Fairest in land: A single system

                By Sean Holton and Jeff Kunerth
                of the Sentinel Staff

                Published in The Orlando Sentinel on November 19, 2000

                Machines are neither Republican nor Democrat.

                But on Election Day in Florida, the best vote-counting
                machines may have turned out to be a secret weapon for
                Republicans. And those machines may make the crucial
                difference that puts George W. Bush in the White
                House.

                Counties with the pen-marked, precinct-tabulated voting
                system that consistently produced the most complete
                results also usually favored Bush, an Orlando Sentinel
                analysis of results from 67 counties shows. That meant
                Bush was able to squeeze just about every available
                vote out of more-friendly territory.

                Al Gore, meanwhile, started out behind because his
                strongholds also happened to be in a few big counties
                still equipped with outdated, punch-card systems with an
                overall rate of unrecorded votes nearly five times higher
                overall, the newspaper found.

                One way of looking at the numbers suggests this: If all
                67 counties had been using the same type of system with
                an identical overall reliability rate, Gore might have gone
                ahead of Bush in the totals for Nov. 7, by a margin of
                more than 1,700 votes. This scenario emerges whether
               voters used the most reliable system or the least reliable
                -- as long as it was used uniformly statewide.

                The analysis also indicates that two strongly pro-Bush
                counties that only recently upgraded from punch-cards
                to the more reliable system may have helped tip the
                balance in Florida to the Texas governor.

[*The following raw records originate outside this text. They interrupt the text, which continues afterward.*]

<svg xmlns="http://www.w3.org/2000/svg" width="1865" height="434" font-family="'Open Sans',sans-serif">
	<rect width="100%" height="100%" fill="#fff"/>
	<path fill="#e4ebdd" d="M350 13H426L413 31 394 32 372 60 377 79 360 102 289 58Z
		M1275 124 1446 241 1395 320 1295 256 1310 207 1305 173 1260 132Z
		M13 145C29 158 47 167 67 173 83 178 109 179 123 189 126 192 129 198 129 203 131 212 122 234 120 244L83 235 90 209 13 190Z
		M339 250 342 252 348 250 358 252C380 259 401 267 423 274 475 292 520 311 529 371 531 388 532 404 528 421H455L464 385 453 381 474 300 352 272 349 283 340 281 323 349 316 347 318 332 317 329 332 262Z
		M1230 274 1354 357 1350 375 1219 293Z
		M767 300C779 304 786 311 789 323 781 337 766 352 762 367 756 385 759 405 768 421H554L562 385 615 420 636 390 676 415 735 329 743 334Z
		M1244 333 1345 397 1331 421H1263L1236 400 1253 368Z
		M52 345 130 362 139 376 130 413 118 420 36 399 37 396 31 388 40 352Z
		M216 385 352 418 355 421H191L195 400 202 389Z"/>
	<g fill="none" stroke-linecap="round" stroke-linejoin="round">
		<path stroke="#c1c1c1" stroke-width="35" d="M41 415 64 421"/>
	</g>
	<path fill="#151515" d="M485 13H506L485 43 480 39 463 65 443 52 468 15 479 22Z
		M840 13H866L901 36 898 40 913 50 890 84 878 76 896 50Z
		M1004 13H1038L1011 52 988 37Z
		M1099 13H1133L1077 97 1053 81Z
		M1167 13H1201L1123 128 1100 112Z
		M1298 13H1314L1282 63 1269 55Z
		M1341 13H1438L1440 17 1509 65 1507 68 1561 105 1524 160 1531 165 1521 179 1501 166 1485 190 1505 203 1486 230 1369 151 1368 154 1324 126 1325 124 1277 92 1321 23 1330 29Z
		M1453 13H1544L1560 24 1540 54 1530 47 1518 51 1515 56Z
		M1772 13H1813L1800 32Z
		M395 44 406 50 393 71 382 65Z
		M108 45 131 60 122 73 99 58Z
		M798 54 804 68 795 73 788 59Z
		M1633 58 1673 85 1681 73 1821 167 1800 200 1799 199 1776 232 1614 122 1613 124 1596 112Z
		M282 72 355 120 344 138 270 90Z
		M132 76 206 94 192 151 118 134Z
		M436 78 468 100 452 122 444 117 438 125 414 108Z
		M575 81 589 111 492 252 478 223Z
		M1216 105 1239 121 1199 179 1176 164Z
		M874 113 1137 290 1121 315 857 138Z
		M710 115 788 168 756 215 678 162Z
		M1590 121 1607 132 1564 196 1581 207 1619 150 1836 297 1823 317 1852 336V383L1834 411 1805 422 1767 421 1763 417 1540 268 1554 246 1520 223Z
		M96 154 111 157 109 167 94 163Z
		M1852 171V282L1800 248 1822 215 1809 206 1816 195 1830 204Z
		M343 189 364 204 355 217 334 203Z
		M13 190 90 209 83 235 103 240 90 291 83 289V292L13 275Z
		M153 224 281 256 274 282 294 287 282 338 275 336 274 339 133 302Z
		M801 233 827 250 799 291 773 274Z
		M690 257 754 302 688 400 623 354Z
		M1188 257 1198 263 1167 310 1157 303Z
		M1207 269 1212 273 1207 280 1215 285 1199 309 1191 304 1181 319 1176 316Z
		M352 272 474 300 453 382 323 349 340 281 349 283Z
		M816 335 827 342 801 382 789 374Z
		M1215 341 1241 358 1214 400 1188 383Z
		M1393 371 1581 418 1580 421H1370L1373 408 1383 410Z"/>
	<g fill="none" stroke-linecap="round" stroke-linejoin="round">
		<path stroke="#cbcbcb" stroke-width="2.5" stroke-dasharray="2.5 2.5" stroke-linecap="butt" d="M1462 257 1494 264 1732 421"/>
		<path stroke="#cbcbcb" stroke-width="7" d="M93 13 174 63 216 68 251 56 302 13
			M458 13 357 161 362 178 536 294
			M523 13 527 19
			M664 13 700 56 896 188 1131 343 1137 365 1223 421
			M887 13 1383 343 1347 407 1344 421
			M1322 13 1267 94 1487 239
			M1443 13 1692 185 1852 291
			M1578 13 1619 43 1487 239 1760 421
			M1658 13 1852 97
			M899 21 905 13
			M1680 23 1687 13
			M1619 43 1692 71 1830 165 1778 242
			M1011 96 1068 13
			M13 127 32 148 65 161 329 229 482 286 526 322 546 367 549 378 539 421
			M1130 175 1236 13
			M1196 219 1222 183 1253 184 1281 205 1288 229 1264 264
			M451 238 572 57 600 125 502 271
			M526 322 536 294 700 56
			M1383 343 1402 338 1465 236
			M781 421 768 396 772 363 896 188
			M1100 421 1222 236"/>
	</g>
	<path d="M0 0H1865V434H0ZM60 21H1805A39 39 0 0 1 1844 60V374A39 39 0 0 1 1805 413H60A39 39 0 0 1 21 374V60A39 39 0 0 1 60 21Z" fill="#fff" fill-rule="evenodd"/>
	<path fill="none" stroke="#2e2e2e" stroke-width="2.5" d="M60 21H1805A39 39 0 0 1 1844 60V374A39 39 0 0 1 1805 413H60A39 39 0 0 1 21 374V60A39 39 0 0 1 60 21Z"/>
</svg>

                "I don`t think it`s inherently unfair for a candidate. Who
                it`s unfair for are the voters," Poe said. "After all I`ve
                been through this week, there is one prediction I`m
                willing to make. And that is that Florida will have the
                most sophisticated ballot system on the planet by the
                year 2002."

                About 180,000 of the 6.1 million ballots cast statewide
                Nov. 7 had no presidential vote recorded. That amounts
                to about 2.9 percent, slightly higher than the so-called
                "drop-off`" rate in Florida`s previous two presidential
                elections.

                How many of those voters had their ballots ultimately
                recorded may have hinged simply on which of these
                three types of systems was used:

                » Pen-marked, precinct-tabulated ballots: Producing by
                far the most complete results, this vote-counting system
                recorded votes for more than 99 percent of ballots cast.
                Because problematic ballots are kicked back from
                machines to voters immediately, they can be corrected
                or re-done on the spot. Most of the 17,537 ballots with
                no votes in these counties were uncorrectable absentee
                ballots or those deliberately left blank, officials said. The
                25 counties with this system favored Bush by 52.9
                percent to 44.6 percent for Gore.

                » Punch cards: Counties using these systems recorded
                no votes for 3.9 percent of ballots cast, accounting for
                144,985 of the unrecorded presidential votes. Problem
                ballots are not discovered until they`re run through
                tabulation machines at a central location. The 25
                counties with this system included Gore`s biggest
                strongholds, and favored him overall by 51.8 percent to
                46 percent for Bush.

                » Pen-marked, centrally tabulated ballots: Counties with
                this system recorded no votes for 5.7 percent of ballots.
                But because these 15 counties tended to be smaller, that
                percentage accounted for just 15,958 unrecorded votes,
                favoring Bush by 54.6 percent to Gore`s 43 percent.